A teacher can't teach creationism "freelance" (on his/her own)

Some teachers teach creationism or creation science even though their district does not (and legally cannot) have a policy requiring it. Such "freelancing" is illegal. Schools should be religiously-neutral, and, as a Federal District Court stated (in Webster v New Lennox, a case involving a "freelancing" teacher):

If a teacher in a public school uses religion and teaches religious beliefs or espouses theories clearly based on religious underpinnings, the principles of the separation of church and state are violated as clearly as if a statute ordered the teacher to teach religious theories such as the statutes in Edwards did.

A state/district/school CAN'T have a disclaimer that singles out evolution.

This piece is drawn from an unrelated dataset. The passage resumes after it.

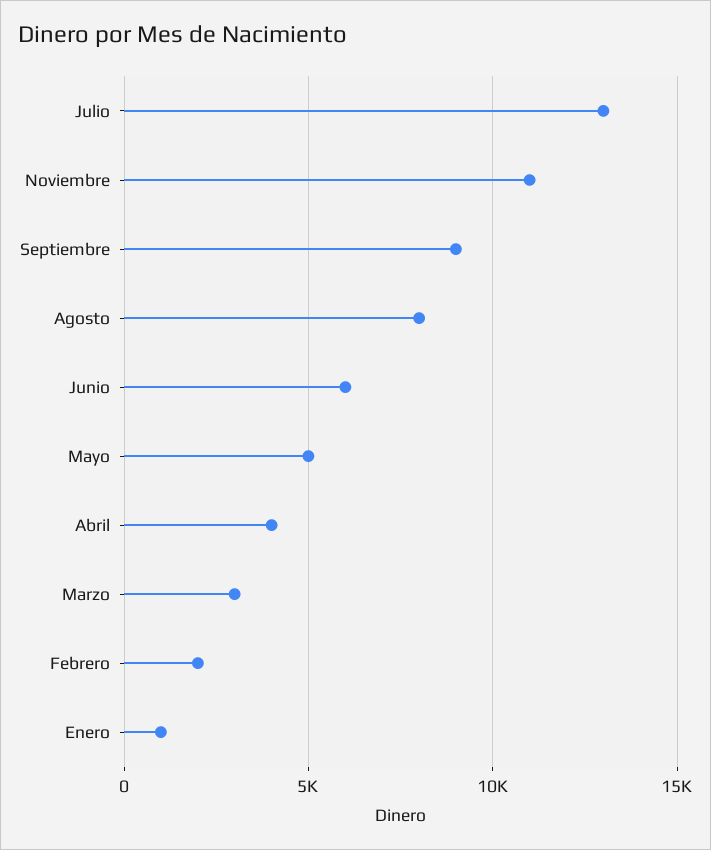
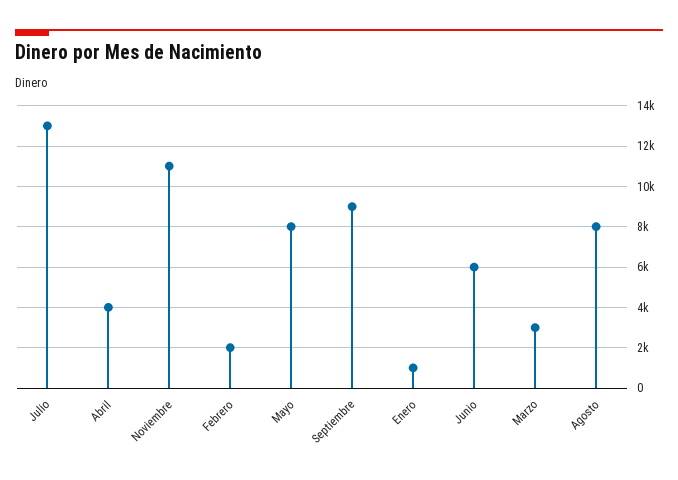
Mayo: 5000 -> 8000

An evolution disclaimer which singles out evolution from all other scientific theories for special treatment (for example, as "theory, not fact") has been declared unconstitutional by a Federal District Court and its associated Appeals Court. The case of Freiler v Tangipahoa Board of Education (1997) involved a local Louisiana school board's antievolution disclaimer. Teachers were instructed to read a disclaimer to students stating that instruction in evolution is "not intended to influence or dissuade the Biblical version of creation or any other concept." The specific reference to the Bible was a major reason this disclaimer was struck down. The judge wrote:

While encouraging students to maintain their belief in the Bible, or in God, may be a noble aim, it cannot be one in which the public schools participate, no matter how important this goal may be to its supporters.

So, in summary: a teacher can teach about religion (though not advocate it), and teach evolution. A state, district or school cannot ban evolution, require equal time for creationism, or require a disclaimer on evolution. An individual teacher cannot teach creationism or creation science "freelance."

If you are a teacher, and you have any questions about these "cans and can'ts" feel free to check with me or your local school district counsel. Remember our students deserve the best possible science education, which ultimately depends on you and your colleagues.